Elle établit notamment un rapprochement entre les astres et les personnages du roman qui gravitent autour de Gatsby, figure solaire par excellence.
Extrait : Fitzgerald travaille beaucoup sur les cieux et les mythes. Dans Gastby, c’est l’occasion d’un travail de fond sur els personnages – leurs pouvoirs, leurs émotions – et leur rapport aux dieux – donc à l’espace.
Les notations de lumière, de rayons solaires, accompagnent les personnages, principalement Gatsby et Daisy. Les jeux de lumière très précis nous indiquent les rapports entre les personnages.. Gatsby est le personnage le plus lumineux du roman – un soleil à part entière. Il rayonne, dispense la lumière des étoiles, sort "mesurer sa part de nos cieux indigènes" ; Nick est obsédé par la luminosité de son costume rose.
Gatsby "rayonne" même sa voiture est éclatante : "un labyrinthe de rétroviseurs qui réfléchissait une douzaine de soleils".
Daisy n’émet pas de lumière; en revanche elle réagit à la lumière du soleil :
Les derniers rayons du soleil illuminent son visage avec une "affection romantique"…
Ainsi, les métaphores solaires gouvernent les rapports de force entre les personnages.

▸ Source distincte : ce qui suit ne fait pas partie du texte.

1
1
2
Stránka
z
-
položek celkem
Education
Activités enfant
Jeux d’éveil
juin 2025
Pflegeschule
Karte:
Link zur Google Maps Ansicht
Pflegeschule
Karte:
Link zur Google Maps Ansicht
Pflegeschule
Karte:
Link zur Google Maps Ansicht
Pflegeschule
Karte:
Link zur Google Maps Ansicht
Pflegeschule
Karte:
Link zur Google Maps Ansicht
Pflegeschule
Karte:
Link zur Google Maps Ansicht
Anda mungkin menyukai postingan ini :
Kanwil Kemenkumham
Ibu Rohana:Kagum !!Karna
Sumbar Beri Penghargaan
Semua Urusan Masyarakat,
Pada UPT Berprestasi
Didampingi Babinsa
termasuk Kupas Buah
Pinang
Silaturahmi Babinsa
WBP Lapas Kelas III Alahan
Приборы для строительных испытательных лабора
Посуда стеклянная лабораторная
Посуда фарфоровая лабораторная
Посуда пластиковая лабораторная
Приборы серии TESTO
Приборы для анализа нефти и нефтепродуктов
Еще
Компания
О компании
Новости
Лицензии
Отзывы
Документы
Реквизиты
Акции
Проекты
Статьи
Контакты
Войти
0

Quand Gatsby embrasse Daisy pour la première fois elle "éclot".
Une analyse analogue peut être portée sur le personnage de Myrtle qui est l’astre personnel de George.
Les neuf chapitres de Gatsby serait selon elle une référence aux 9 planètes composant notre système solaire.

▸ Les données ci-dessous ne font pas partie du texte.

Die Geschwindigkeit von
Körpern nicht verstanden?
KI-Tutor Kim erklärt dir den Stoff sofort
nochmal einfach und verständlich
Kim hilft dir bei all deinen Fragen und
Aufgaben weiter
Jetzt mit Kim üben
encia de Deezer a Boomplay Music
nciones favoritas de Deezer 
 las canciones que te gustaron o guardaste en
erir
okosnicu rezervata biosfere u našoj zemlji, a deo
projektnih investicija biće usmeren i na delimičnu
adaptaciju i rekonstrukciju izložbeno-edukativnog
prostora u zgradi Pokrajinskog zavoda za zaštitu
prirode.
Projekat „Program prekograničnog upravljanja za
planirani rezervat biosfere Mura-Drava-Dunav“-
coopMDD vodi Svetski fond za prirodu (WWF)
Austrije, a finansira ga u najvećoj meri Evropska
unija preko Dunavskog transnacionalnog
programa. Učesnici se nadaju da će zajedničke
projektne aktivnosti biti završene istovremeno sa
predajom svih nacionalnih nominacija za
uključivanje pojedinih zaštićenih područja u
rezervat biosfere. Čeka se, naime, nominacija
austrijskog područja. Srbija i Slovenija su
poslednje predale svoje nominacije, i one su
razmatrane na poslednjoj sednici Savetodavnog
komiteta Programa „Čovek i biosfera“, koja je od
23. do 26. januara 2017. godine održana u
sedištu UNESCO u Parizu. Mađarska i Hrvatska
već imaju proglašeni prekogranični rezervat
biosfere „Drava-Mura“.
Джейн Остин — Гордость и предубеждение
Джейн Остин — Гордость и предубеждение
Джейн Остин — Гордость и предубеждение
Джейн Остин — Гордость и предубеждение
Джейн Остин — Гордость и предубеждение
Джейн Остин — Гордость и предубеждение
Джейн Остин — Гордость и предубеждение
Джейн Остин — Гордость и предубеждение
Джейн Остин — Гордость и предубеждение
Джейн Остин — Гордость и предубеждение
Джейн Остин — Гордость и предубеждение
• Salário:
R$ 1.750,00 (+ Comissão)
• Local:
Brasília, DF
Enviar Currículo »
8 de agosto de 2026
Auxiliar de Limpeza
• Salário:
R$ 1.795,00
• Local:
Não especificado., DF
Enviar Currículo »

Et d’en conclure : "On peut voir dans Gatsby une cosmogonie, une galaxie où les personnages développent des rapports de force physiques, au sens scientifique du mot, en même temps que mythologique. »

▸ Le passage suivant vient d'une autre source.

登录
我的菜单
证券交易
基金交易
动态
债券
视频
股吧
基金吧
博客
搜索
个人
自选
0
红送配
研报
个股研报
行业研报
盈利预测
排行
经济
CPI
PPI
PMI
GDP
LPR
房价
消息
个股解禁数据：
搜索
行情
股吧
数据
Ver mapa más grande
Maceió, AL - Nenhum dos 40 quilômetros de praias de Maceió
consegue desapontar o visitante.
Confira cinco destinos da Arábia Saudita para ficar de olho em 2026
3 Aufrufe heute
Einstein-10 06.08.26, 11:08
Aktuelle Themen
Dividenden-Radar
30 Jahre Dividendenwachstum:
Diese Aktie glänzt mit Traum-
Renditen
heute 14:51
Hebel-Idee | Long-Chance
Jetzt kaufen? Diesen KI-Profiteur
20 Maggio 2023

Bon commentaire, que je n’aurais pas lu si mes élèves n’avaient la mauvaise habitude de lire internet au lieu du roman… ils plagient vos articles et me donnent du boulot pour rechercher où ils ont pompé leurs analyses subtiles!!!
J’ai découvert Gatsby et Fitzgerald grâce à Azar Nafisi et son roman (essai) Lire Lolita à Téhéran. Gatsby est un roman vraiment universel et libéral.
Voilà un commentaire bien consternant qui ignore ou fait de great contresens sur les problématiques posées par Fitzgerald et sa modernité littéraire ( par ailleurs, il n’a pas "inauguré" cette technique narrative dont vous parlez. L’Histoire comique de Francion de Charles Sorel (XVII è siècle) vous en montre déjà les ressorts )
Enfin, le mot "Beigbeder" n’a rien à faire dans un texte qui bavarde sur de la LITTERATURE américaine.
Calamity Jah ,et ses »problèmatiques …etc …quel charabia consternant et épouvantablement snob!! Aller chercher un vague écrivain (dont pratiquement personne n’a entendu parler!) pour faire » chic et intello »!au XV è siècle c’est désespérant, je conseillerais à calamité (pourquoi en anglais?)de reprendre quelques cours de littérature niveau 3ème’ littéraire!!!